There was another lesson to be learned here as well. Though, like us many times, I’m not so sure Israel ever learned it completely. The lesson is a simple one, but one that seems to be hard for many of us to grasp fully. God’s commands are to obeyed. When they are not there are consequences. Now, thankfully God is merciful and gracious, as he proved to be with Israel, but when God says go we should go. And, when God says no we had better stay put!

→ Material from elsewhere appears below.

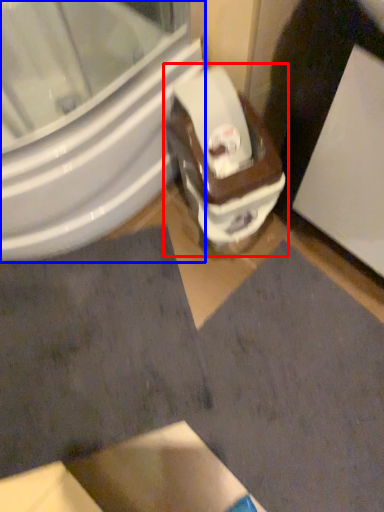
Question: Among these objects, which one is nearest to the camera, toilet (highlighted by a red box) or bidet (highlighted by a blue box)?

Choices:
 (A) toilet
 (B) bidet

Answer: (B)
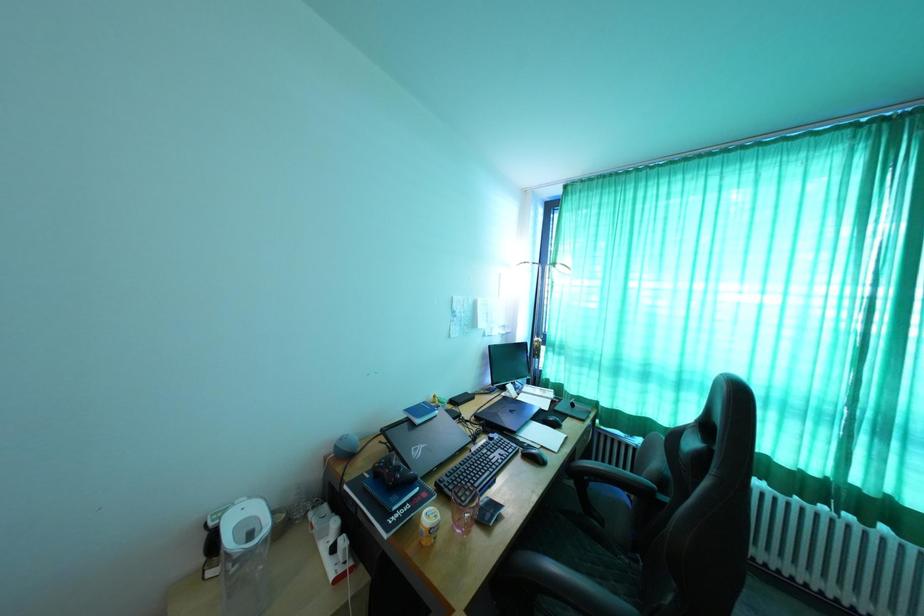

In the end, Kadesh-Barnea should have been Israel’s strategic launching point into the land. A place to be remembered for generations to come as the place where Israel marched forth into their God-given destiny. Instead, it became a place representing rebellion and failure. A place of idleness and disobedience, instead of a place of blessing and the launching pad for conquest.
Where is your Kadesh-Barnea? That is, where has God led you? Or, what has God led you to do? God proves himself faithful. The question is, will you be obedient to God’s call and leading?
Two things are important here. Pray for wisdom to discern God’s will and pray for faith to do God’s will. Wisdom and faith are needed to follow the Lord and trust his will and ways.
As you journey on, plant your flag in the sand of your Kadesh-Barnea and launch out into the promises of God for you. If you do, your life will be one pleasing to our Father, honoring to his Son and led and borne along by his Spirit.
So, what are you waiting for? Get to marching!